Tamara Lee, reviewer and photographer, attends and documents the DRMHLLR show at the Media Club...
Standing before the stage at their recent Media Club show, I knew I was about to hear an anomaly for local bands. This four-man show known as DRMHLLR, is one of few bands around town that is entirely instrumental. Not only are they minus vocals, but their sound could be unusually classified as the indy-rock genre, rather than electro-pop or experimental jazz, where many of their instrumental siblings hang out.
As they modestly claimed the stage to begin, I was skeptical, wondering how an instrumental band could put on a good show. Would they connect well with the audience or just add a musical background layer to the room? Without words, we may miss their point of view…but then again, perhaps these quiet chaps really just don’t have much to say…
After only a couple of bars, I quickly learn how wrong my pre-judgments are. Before me a deep and philosophical musical conversation begins. The innocent melody presents questions, followed by strong harmonious statements. The sounds are transforming and thought provoking.
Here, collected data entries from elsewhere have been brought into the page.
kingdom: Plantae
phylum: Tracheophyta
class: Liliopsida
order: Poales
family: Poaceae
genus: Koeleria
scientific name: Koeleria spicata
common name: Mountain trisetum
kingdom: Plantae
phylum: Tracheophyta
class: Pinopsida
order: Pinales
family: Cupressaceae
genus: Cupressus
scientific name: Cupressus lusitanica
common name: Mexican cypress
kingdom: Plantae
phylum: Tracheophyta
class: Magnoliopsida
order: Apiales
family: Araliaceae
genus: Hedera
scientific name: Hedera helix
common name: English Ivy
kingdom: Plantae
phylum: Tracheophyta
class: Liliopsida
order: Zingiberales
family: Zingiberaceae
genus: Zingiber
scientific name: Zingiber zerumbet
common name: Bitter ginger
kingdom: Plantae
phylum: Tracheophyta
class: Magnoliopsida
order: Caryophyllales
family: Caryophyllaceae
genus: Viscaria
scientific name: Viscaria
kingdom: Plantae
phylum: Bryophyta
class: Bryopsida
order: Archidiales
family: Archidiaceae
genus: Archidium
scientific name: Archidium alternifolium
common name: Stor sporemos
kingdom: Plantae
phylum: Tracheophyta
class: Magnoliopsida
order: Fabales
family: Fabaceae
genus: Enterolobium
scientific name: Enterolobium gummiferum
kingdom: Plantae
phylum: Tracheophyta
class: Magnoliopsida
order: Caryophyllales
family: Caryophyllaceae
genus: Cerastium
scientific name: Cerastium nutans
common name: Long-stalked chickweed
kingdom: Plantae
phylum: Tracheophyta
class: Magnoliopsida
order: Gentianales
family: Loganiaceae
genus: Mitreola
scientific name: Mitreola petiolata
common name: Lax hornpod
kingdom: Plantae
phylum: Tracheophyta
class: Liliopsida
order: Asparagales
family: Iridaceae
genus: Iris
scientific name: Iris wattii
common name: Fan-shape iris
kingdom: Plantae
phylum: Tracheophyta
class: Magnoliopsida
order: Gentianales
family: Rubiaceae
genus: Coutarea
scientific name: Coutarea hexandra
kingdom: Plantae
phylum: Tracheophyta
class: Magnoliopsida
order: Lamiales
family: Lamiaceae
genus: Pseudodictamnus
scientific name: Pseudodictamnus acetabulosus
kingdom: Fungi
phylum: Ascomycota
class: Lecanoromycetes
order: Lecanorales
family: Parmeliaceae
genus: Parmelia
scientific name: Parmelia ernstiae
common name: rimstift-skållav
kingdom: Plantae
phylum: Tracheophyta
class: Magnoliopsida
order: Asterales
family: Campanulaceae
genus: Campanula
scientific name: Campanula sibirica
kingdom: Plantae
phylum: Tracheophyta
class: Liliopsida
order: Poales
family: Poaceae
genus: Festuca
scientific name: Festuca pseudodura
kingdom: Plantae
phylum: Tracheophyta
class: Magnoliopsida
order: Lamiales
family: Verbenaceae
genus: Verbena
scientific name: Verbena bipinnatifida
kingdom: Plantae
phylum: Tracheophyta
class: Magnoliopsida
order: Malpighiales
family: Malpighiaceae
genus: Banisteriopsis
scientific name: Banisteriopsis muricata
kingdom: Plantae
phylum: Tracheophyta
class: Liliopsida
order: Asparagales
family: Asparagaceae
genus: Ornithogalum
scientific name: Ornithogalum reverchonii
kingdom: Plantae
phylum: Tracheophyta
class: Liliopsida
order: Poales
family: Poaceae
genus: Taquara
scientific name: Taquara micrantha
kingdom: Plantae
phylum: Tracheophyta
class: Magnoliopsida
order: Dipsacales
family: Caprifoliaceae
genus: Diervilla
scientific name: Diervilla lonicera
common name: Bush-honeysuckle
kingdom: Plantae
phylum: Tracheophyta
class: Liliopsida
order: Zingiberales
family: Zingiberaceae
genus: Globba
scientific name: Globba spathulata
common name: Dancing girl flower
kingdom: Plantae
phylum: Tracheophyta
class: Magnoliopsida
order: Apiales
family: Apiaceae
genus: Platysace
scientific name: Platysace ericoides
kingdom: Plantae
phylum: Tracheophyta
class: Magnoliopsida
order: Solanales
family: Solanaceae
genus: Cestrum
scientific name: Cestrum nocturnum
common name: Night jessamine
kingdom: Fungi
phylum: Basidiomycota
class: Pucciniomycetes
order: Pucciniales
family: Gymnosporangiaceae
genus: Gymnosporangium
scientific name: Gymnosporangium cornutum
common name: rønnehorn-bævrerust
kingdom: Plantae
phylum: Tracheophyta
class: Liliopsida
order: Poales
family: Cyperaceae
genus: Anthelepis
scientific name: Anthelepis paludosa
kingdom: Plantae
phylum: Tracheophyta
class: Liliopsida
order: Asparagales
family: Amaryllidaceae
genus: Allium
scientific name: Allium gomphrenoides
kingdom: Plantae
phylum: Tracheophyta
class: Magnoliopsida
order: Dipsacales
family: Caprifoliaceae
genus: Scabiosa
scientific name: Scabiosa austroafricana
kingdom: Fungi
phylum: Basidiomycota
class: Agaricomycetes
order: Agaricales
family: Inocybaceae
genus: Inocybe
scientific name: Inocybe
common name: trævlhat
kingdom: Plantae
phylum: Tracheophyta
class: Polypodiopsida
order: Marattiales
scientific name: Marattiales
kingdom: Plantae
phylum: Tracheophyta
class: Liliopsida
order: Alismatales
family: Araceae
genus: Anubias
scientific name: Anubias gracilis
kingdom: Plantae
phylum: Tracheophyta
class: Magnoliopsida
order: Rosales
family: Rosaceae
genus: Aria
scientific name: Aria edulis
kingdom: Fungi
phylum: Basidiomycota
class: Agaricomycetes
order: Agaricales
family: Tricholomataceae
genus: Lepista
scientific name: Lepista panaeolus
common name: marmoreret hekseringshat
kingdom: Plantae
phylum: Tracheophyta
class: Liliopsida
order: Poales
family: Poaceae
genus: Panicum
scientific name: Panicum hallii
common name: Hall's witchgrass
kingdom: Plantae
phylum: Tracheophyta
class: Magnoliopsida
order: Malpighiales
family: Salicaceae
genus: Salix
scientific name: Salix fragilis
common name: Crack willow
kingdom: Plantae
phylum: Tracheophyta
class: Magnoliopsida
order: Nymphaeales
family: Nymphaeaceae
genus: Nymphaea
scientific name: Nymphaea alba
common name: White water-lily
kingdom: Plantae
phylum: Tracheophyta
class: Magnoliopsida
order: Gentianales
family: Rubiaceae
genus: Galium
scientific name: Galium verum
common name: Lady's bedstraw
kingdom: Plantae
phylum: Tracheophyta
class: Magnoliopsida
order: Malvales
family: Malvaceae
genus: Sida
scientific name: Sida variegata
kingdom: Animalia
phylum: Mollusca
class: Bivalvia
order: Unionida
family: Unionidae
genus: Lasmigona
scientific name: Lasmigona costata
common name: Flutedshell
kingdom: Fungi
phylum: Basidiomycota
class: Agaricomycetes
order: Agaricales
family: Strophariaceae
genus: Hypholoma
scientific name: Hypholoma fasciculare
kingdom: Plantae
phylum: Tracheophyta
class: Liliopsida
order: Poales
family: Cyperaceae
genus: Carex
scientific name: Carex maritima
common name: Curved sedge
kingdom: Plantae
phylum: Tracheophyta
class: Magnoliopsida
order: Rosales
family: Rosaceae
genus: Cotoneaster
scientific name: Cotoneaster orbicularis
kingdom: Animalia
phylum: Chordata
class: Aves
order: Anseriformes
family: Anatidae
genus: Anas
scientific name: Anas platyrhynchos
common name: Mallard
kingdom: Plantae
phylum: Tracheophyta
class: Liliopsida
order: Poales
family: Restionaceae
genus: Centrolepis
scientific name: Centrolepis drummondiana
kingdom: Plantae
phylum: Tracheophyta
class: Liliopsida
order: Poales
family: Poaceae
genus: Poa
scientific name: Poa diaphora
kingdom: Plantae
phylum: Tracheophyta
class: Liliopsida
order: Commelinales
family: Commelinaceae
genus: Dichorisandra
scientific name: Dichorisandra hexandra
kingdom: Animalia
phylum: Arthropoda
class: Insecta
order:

I read once that people listen to music and lyrics with two different sides of their brain. If the logical side were for words and the creative side understanding the music; certainly DRMHLLR’s wordless songs fall outside of reason and inside of emotions. Something about the purity of lyrical absence brings the musical experience back to its roots; it’s almost tribal speech in a language of simply rhythm and tones.
“Why do we need lyrics?” Benjamin Schütze, Drummer, agrees in a post show interview. “When we write our music it is more about textures and sounds. That’s a tricky thing to add words to- you could easily ruin the moment.”
Schütze illustrates this conundrum for me in an anecdote about his childhood. Back when he was a boy in Germany he could sing every word of ACDC’s songs without understanding a lick of English. He was very surprised to learn what he was actually singing about years later.
To lyric or not. Clearly, DRMHLLR has been challenged with this question before. I ask Schütze if he thinks it could be confusing for his audience to watch them without a ‘lead vocalist’ since this is so often a band’s central focal point.
“Maybe,” he answers, “ but that actually is more representative of who we are (as a band) anyway. “ He explains that there is not really a central idea person; their songs are written as an equal collaboration. Throughout DRMHLLR’s history, the group has had many strong opinions about their musical direction. Being a group of diverse and passionate individuals, they sometimes disagree with each other and are usually highly critical of what they produce.
“There is always the question of how it is being received by others. Really it will always be different for everyone. So we can only revisit the music and ask ourselves again, what is our intent?”
Meticulous, though they may be, the result translates in to a strongly cohesive musical statement. You ‘d almost get the sense that they were family from the apparent mutual understanding between them. The connections feel organic as their music flows naturally.
“..it’s an interesting thing. Someone else is making a sentence…then I add my bead to it and change its direction..”
These progressions are even obvious to the listening audience. Their track, Baby Tooth Tiger, begins with a simple melodic exploration, and as each instrument adds a new layer, it quickly progresses to a thick, enriched journey through sound. From the outside, one might say DRMHLLR falls in the influential realm of bands like Tortoise or Domain, but calling them simply ‘post-rock’ would be a curtailment. Any track would embark you through random adventures, with a sense of travel almost through space and time.
When asked to comment on their inter-dimensional sound travel, Schütze jokes “(in outer space) if you could hear it, our sound might be like several clarinets repeating in high C…”
If their music landed us in a time era, it would undoubtedly be 60 million years ago when dinosaurs roamed the earth, although their name apparently doesn’t relate specifically to the historical dinosaur town. “It’s just a funny cliché.” Schütze tells me. “Baby Seal Club was also in the running”. I am told that the band also takes no official stance against vowels, though this quirky name inclines me to suspiciously disagree.
No matter which way I slice it these strange and fun guys can’t help but create thought provoking music. They sit on the outside of trends and engulf their audience with thick encompassing concepts. I don’t see any need for them to add words to their music, since DRMHLLR has indubitably said enough.